A Estratégia da Saúde da Família (ESF) do
Brasil, anteriormente denominado de Programa Saúde da Família, foi considerada
pelo editorial do British Medical Journal
de novembro de 2010 um exemplo a ser seguida por todos os países como modelo de
atenção primária a saúde. A significância deste comentário é que a revista é de
alto prestígio e a Inglaterra é tradicionalmente um ponto e referência para
atenção básica no mundo. No Município de São Paulo, segundo dados do Ministério
da Saúde, 35% da população tem cobertura pela ESF. A ESF é uma das portas de entrada do Sistema Único
de Saúde (SUS).
A ESF é composta de seis pilares: a Medicina de
Família, o Agente Comunitário de Saúde, o Núcleo de Apoio a Saúde da Família
(NASF), a equipe de Saúde Bucal (ESB), o Conselho Gestor e o território de
abrangência. A Medicina de Família é uma especialidade clínica que envolve
ações de médicos, enfermeiros e auxiliares de enfermagem. É uma especialidade
mais complexa que as demais especialidades clínicas, pois o campo de
conhecimento é maior do que qualquer outra especialidade clínica já que envolve
pessoas e não doenças, pessoas que tem várias doenças crônicas ao mesmo tempo.

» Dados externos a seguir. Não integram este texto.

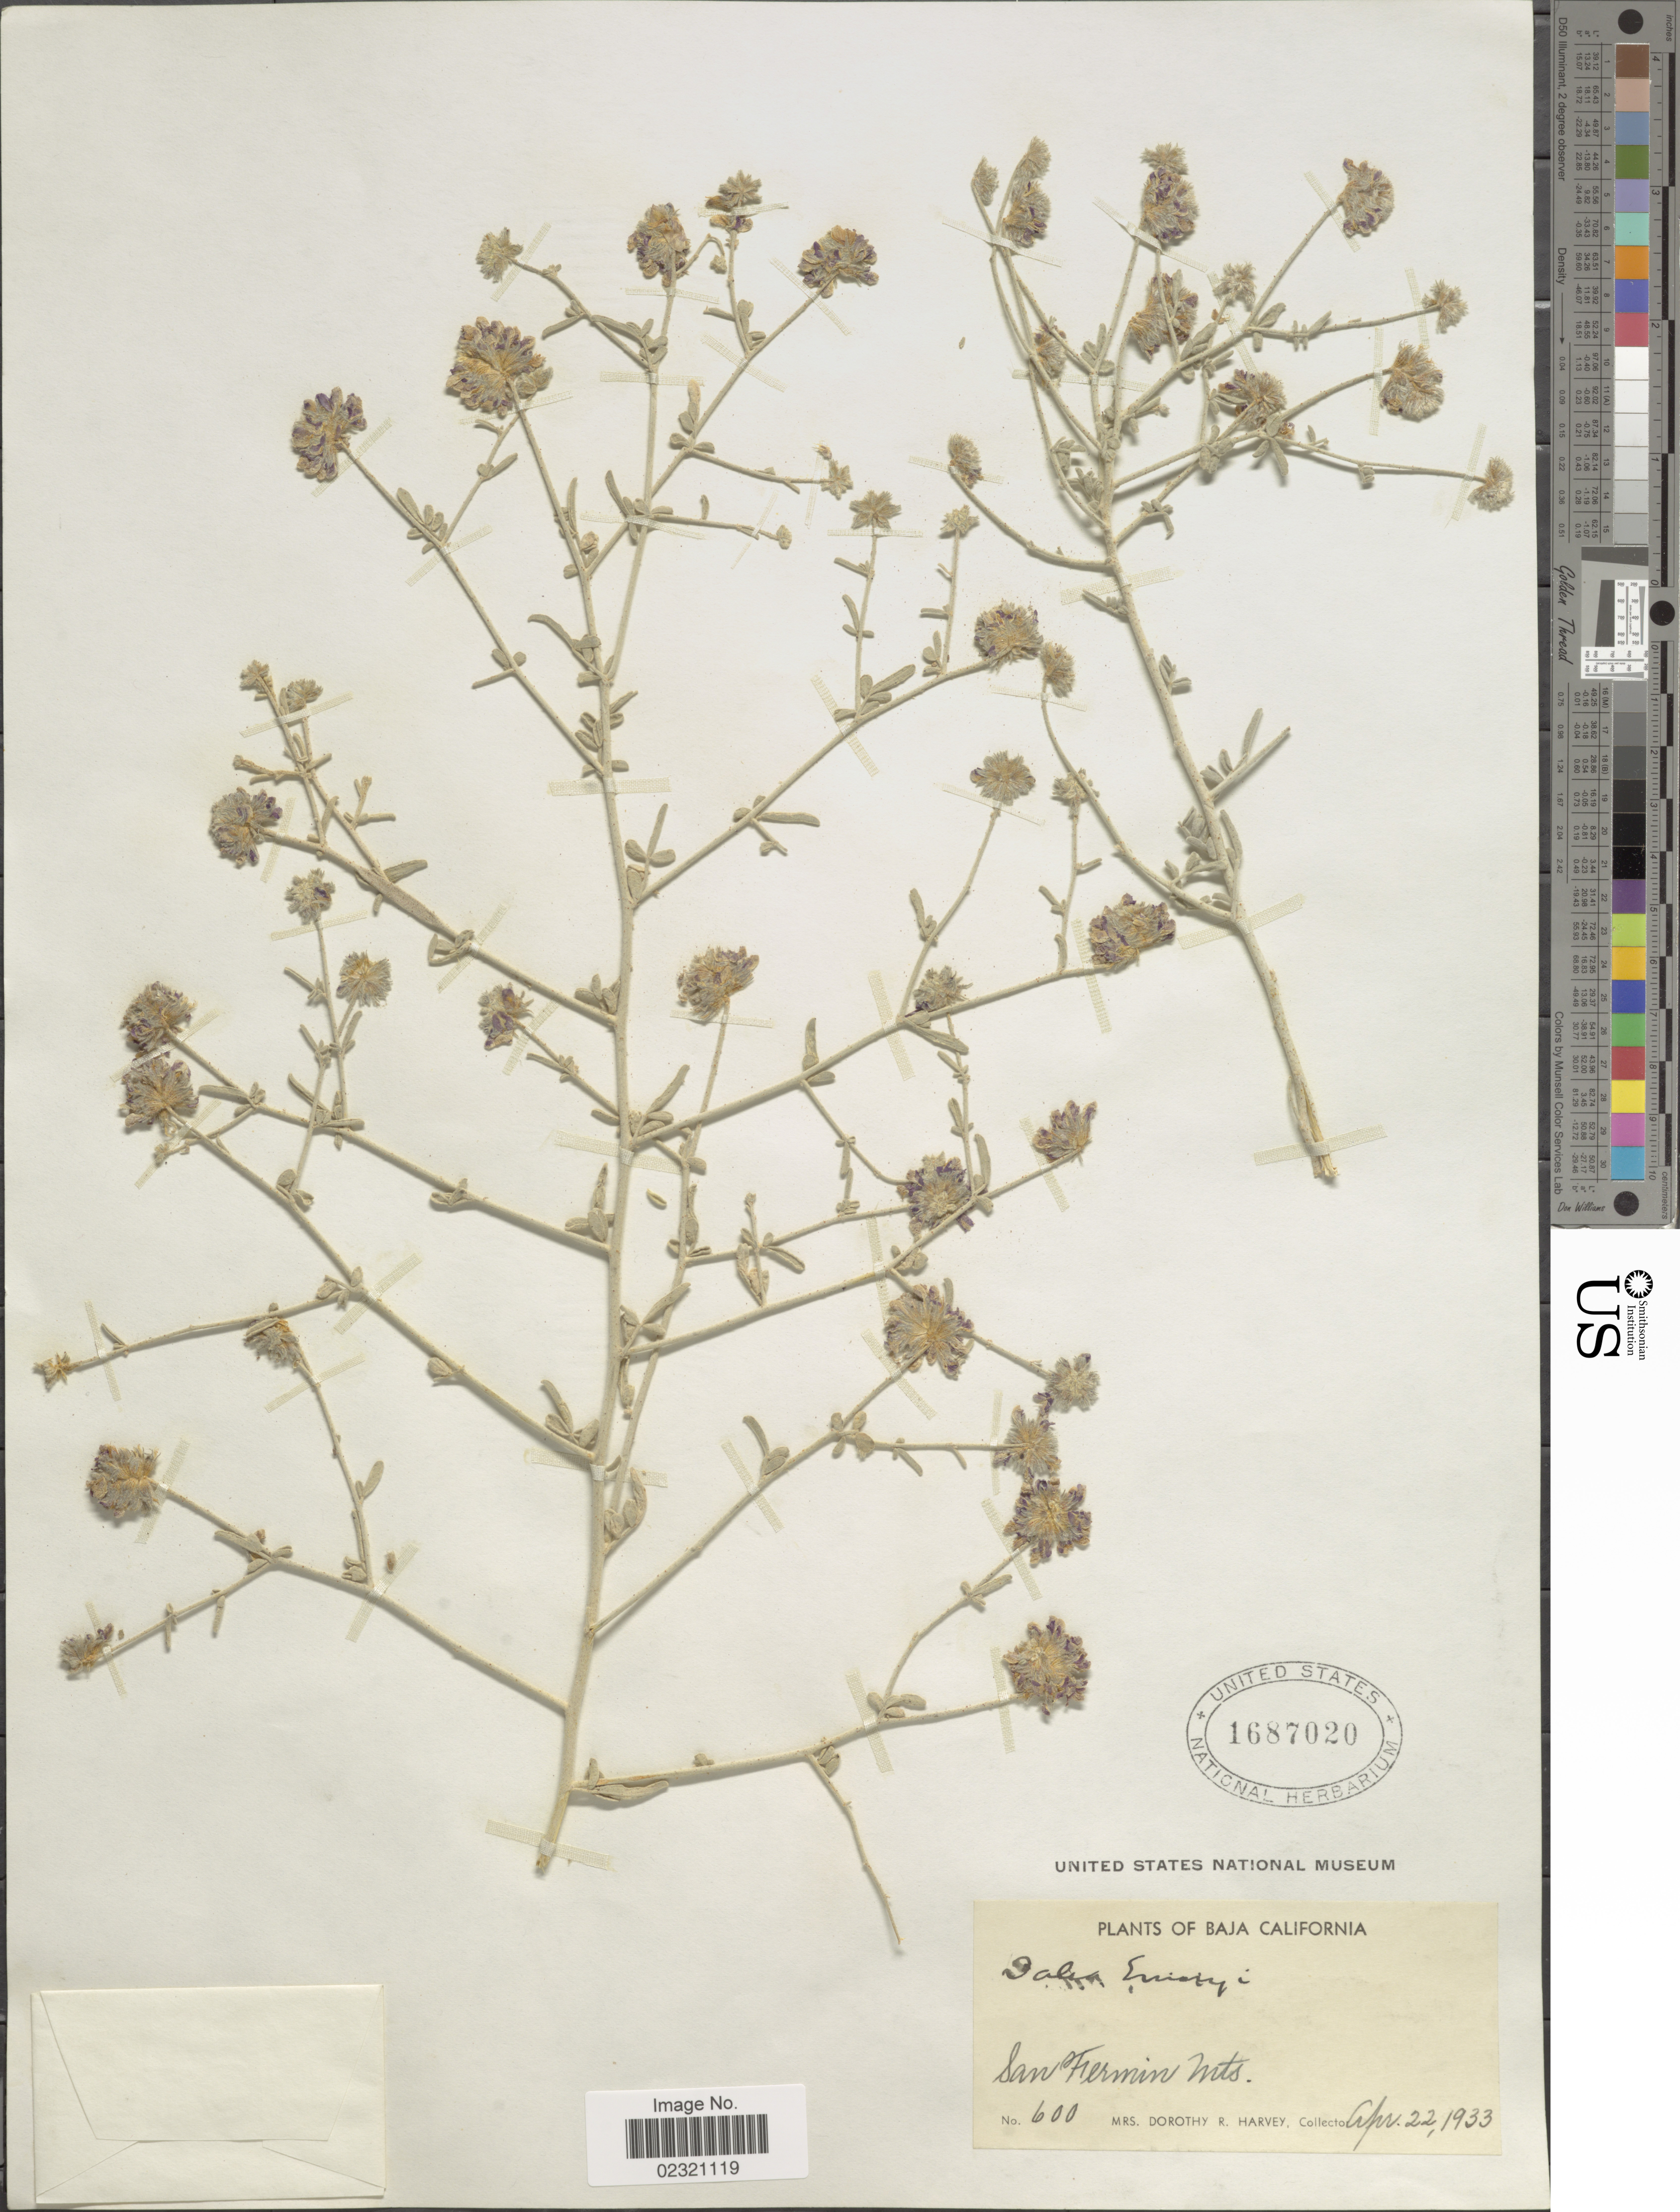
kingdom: Plantae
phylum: Tracheophyta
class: Magnoliopsida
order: Fabales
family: Fabaceae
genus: Psorothamnus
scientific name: Psorothamnus emoryi var. emoryi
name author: (A. Gray) Rydb.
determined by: Strong, M. T., (US), Smithsonian Institution - National Museum of Natural History (UNITED STATES)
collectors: Harvey, Mrs. D. R.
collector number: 600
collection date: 1933-04-22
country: Mexico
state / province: Baja California Norte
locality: San Fermin Mts.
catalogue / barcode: US 1687020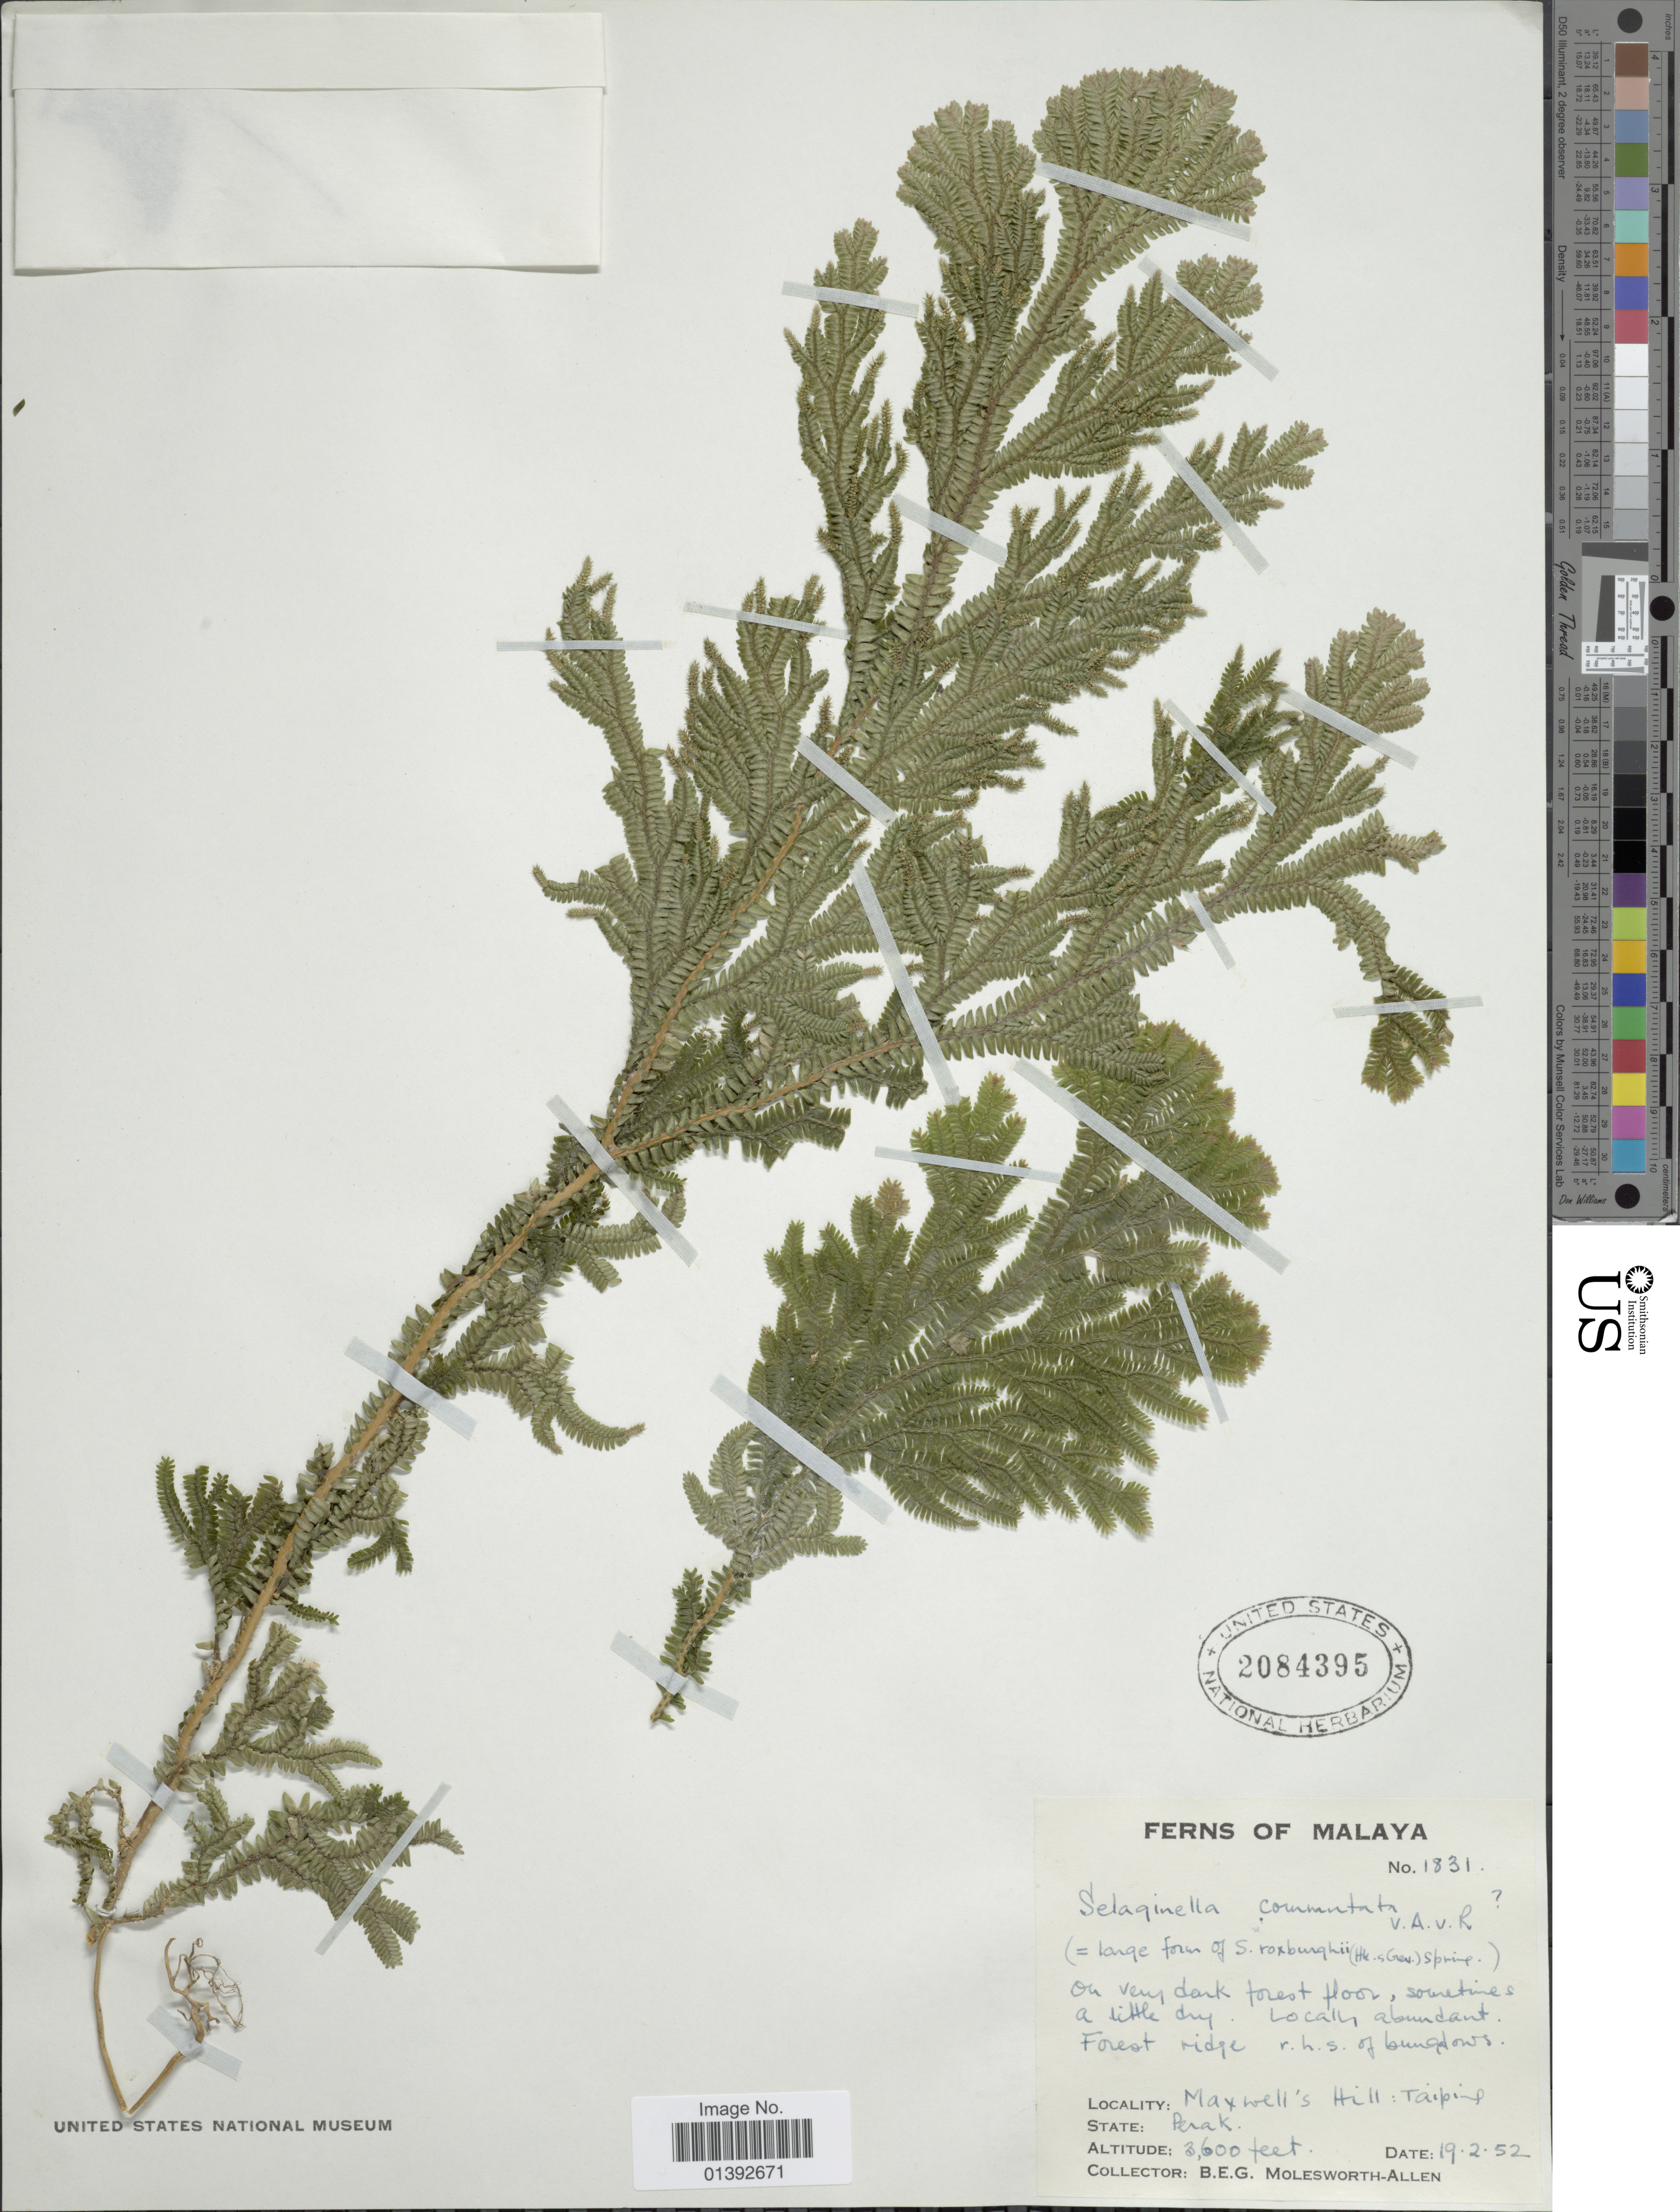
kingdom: Plantae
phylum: Tracheophyta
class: Lycopodiopsida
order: Selaginellales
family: Selaginellaceae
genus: Selaginella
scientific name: Selaginella commutata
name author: Alderw.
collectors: B. E. G. Molesworth-Allen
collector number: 1831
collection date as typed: Transcribed d/m/y: 19/2/52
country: Malaysia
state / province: Perak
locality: Malaya, Maxwell's Hill: Taiping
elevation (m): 1097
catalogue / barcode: US 2084395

Disto isto não há Medico de Família ou Enfermeira de Família em nenhum lugar do
mundo completamente formado. Sempre será um processo em formação (daí a
importância destes profissionais estarem envolvidos em educação continuada como
parte de seu horário de trabalho). O importante é incorporar novos instrumentos
como o desenho da constelação familiar ou genograma. Estes instrumentos permitem
entender a pessoa doente dentro de seu contexto familiar tanto para identificar
pontos de agravamento como pontos de resiliência. Outro instrumento é a demora
permitida, a possibilidade de realizar o diagnóstico através de várias
observações para averiguar o progresso da doença via retornos em curto espaço
de tempo ou visitas domiciliares. Daí a importância da Medicina de Família ser
exercida perto da casa das pessoas, com possibilidade de acesso a pé por parte
dos usuários à unidade de saúde e acesso a pé por parte dos profissionais de
saúde à casa dos usuários. O conhecimento do contexto familiar, da demora
permitida, aliada a uma recuperação da boa anamnese (história da doença) e
exame físico fazem da Medicina de Família, além de uma medicina de qualidade
para o usuário, uma medicina sustentável economicamente em contraponto a
medicina com base no uso abusivo de tecnologia diagnóstica que acaba
confundindo achados de variabilidade biológica (achados casuais) com achados
que deveriam ser causais.
O outro pilar são os Agentes Comunitários de
Saúde (ACS). Cada equipe de um
médico, um enfermeiro e dois auxiliares de enfermagem trabalham com 800 a 1000
famílias cadastradas no programa que moram em uma área contínua. Esta área é dividida em seis micro-áreas cada
uma com 140 a 180 famílias. Cada micro-área tem um agente comunitário que mora
na área de abrangência da unidade de saúde (o território da unidade). O agente
comunitário deve promover a saúde no território de abrangência da equipe. Seus
instrumentos de trabalho são as visitas domiciliares, as inspeções domiciliares
em busca de criadores de vetores, grupos de teatro para ações educativas e
auxiliares na coordenação do cuidado do paciente junto à família. As atividades
de educação coletiva são fundamentais para a prevenção das epidemias como a
dengue, a AIDS, o H1N1, a conjuntivite e a obesidade, cuja prevenção envolve
mudanças de hábitos na população. Para os acamados as visitas de rotinas dos
ACSs trazem o processo de gerenciamento do cuidado de seus tratamentos para
dentro de suas casas.
Estes agentes não estão prontos quando entram no
programa. O processo de educação continuada e educação permanente em serviço
são fundamentais. Para muitos é o primeiro emprego e eles crescem e saem em
busca de melhor oportunidade de trabalho. Esta preparação de mão de obra ao
mercado de trabalho é uma das funções sociais da ESF. Por sua vez, outros não
conseguem mais sobreviver no mercado de trabalho ou nunca conseguiram entrar.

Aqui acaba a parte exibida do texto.